_Directions_
Can you format the stretch of lines from the one containing "Songs: Business on" through the one containing "MDC moves to" as a numbered list, skipping any blank lines?
------------------------
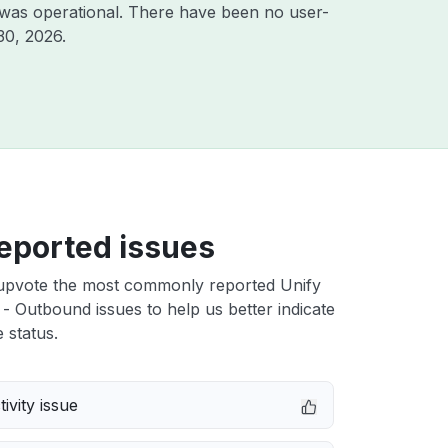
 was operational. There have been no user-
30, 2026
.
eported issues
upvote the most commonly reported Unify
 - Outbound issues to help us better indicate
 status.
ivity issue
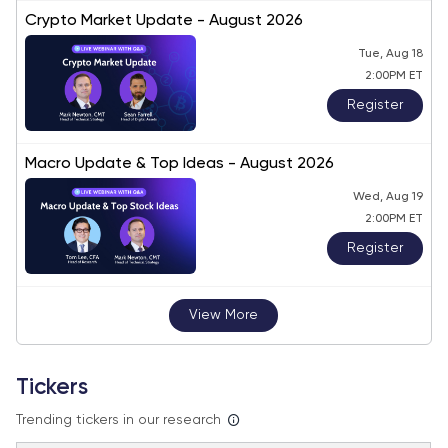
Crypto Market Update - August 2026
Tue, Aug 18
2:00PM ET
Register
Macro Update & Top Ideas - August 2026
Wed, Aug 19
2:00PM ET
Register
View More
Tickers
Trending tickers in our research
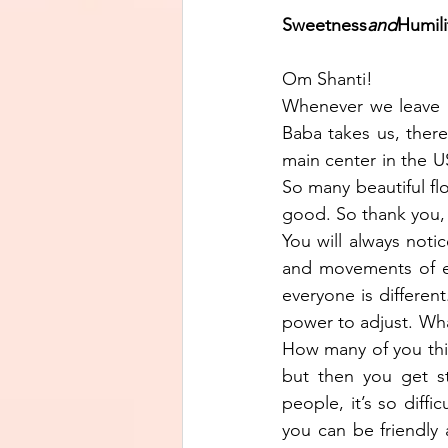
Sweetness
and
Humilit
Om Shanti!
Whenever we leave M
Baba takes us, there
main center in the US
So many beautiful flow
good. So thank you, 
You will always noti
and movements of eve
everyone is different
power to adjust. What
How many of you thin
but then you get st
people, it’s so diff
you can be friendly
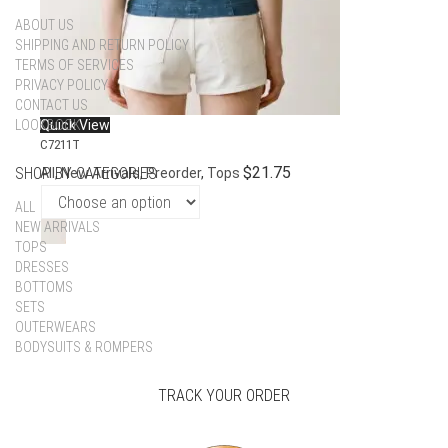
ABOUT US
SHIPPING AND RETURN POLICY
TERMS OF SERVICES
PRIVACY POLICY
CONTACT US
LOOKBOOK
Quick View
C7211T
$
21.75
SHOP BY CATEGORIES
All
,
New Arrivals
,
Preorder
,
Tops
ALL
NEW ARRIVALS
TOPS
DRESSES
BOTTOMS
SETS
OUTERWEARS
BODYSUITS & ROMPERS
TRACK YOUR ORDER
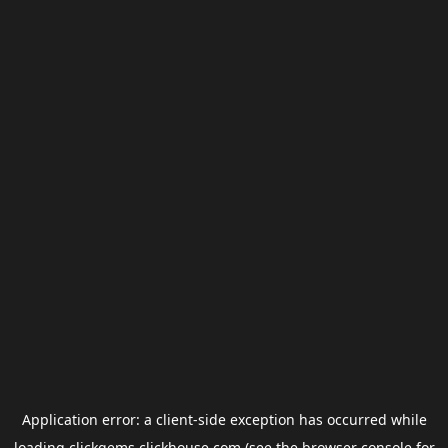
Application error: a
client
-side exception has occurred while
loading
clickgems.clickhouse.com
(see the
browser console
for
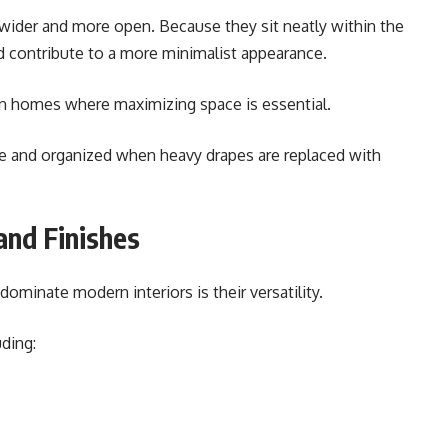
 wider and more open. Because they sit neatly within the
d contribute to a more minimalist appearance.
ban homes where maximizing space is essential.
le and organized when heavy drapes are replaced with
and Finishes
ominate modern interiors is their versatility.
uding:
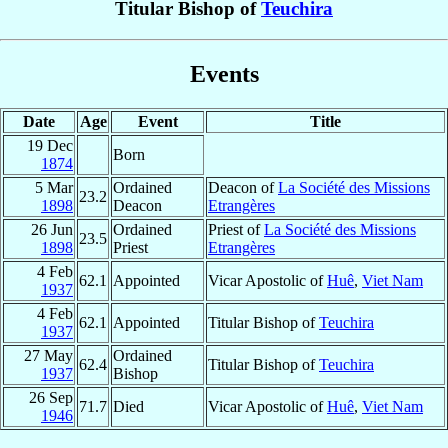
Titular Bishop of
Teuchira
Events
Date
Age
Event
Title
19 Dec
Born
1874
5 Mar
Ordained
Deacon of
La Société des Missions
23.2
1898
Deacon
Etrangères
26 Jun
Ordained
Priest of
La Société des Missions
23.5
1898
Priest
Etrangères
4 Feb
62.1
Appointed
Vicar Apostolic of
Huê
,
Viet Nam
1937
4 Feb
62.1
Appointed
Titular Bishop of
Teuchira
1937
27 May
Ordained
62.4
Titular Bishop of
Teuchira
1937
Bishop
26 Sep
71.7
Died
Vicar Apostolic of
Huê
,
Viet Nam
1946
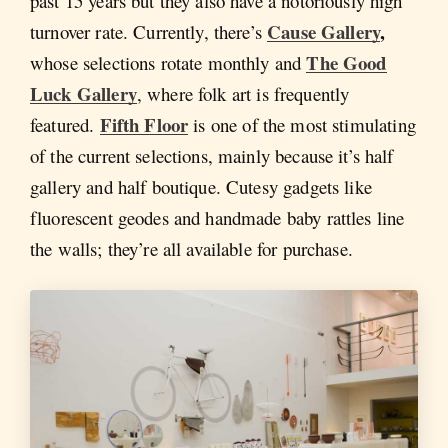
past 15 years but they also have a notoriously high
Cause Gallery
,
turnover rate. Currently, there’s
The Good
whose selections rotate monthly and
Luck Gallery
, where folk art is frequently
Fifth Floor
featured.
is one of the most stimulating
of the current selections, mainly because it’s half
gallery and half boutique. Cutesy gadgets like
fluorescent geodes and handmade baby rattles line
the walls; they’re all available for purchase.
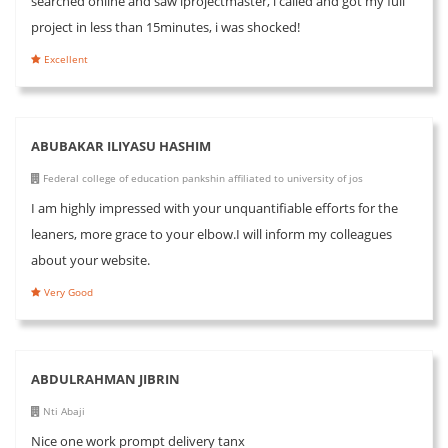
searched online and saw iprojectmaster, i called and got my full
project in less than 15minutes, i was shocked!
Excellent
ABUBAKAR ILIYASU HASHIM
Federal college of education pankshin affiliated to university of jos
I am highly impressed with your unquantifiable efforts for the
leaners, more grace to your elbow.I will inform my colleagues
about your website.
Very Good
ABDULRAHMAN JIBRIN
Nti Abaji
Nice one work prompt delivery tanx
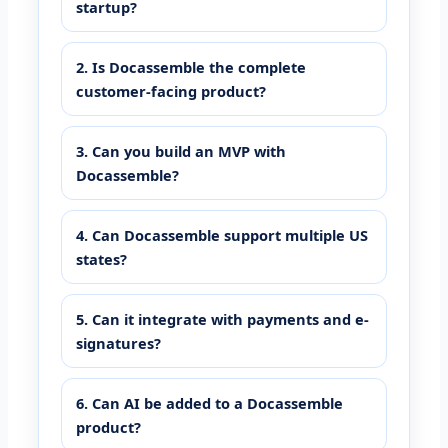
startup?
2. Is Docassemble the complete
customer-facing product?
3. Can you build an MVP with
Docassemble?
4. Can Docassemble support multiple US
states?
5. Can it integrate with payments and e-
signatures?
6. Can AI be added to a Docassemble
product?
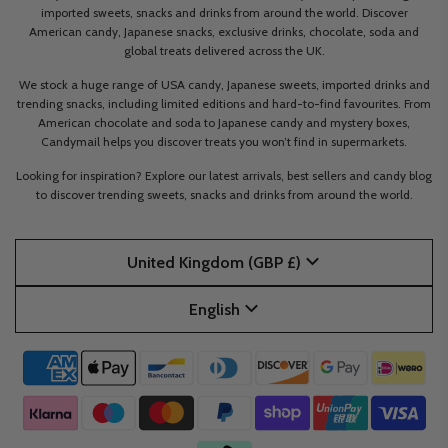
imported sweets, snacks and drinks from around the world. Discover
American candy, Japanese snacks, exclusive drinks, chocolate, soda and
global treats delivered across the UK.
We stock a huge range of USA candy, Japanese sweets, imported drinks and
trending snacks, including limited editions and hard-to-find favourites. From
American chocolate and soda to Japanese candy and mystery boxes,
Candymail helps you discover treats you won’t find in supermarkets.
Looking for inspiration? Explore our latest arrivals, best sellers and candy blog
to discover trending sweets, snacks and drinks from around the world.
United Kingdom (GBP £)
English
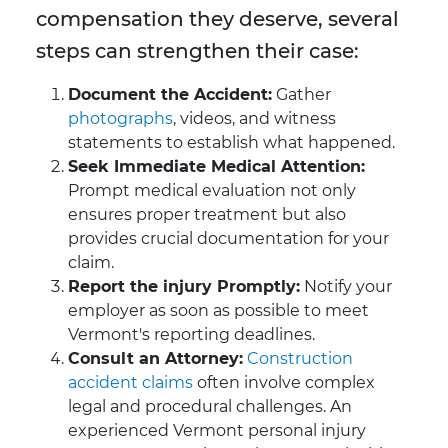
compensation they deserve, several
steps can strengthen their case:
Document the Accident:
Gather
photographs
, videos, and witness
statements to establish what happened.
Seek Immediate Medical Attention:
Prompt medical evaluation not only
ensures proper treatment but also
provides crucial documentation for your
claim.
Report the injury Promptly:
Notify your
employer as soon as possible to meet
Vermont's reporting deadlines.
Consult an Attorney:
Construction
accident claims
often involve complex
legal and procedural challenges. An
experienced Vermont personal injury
------------------------
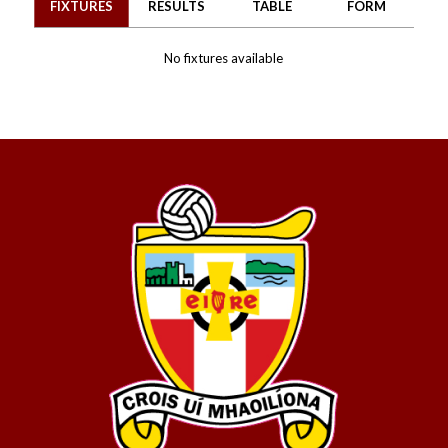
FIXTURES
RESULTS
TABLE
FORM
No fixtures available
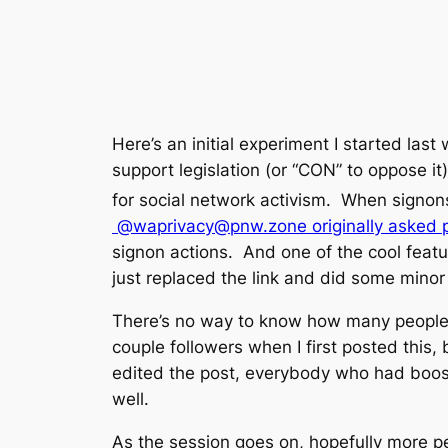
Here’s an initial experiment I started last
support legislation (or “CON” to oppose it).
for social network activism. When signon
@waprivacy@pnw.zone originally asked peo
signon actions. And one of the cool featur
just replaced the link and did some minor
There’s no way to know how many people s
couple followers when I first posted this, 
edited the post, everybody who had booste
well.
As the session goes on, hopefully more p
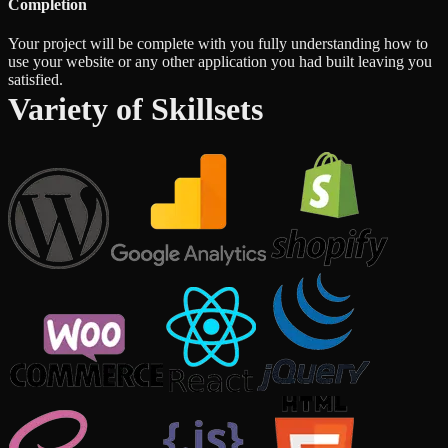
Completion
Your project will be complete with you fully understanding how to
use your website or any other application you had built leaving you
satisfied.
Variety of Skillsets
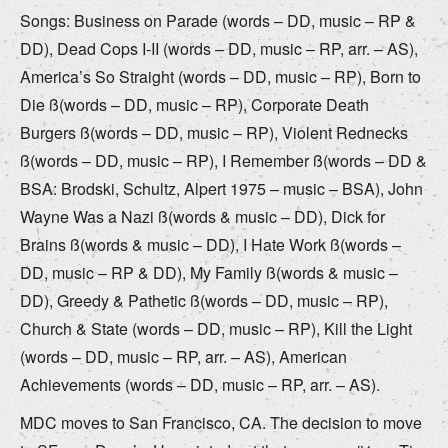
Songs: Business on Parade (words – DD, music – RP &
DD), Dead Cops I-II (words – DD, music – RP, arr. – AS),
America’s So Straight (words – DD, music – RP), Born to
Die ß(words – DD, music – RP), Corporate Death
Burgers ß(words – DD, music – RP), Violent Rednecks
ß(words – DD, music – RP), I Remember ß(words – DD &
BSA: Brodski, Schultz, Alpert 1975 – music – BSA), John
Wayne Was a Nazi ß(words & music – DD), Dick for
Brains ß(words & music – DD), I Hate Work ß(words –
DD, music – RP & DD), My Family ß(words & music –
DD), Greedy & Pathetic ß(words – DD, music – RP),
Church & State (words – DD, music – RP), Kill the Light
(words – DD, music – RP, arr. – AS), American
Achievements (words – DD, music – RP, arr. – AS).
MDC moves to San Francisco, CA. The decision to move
------------------------
_Reply to the exercise_
1. Songs: Business on Parade (words – DD, music – RP &
2. DD), Dead Cops I-II (words – DD, music – RP, arr. – AS),
3. America’s So Straight (words – DD, music – RP), Born to
4. Die ß(words – DD, music – RP), Corporate Death
5. Burgers ß(words – DD, music – RP), Violent Rednecks
6. ß(words – DD, music – RP), I Remember ß(words – DD &
7. BSA: Brodski, Schultz, Alpert 1975 – music – BSA), John
8. Wayne Was a Nazi ß(words & music – DD), Dick for
9. Brains ß(words & music – DD), I Hate Work ß(words –
10. DD, music – RP & DD), My Family ß(words & music –
11. DD), Greedy & Pathetic ß(words – DD, music – RP),
12. Church & State (words – DD, music – RP), Kill the Light
13. (words – DD, music – RP, arr. – AS), American
14. Achievements (words – DD, music – RP, arr. – AS).
15. MDC moves to San Francisco, CA. The decision to move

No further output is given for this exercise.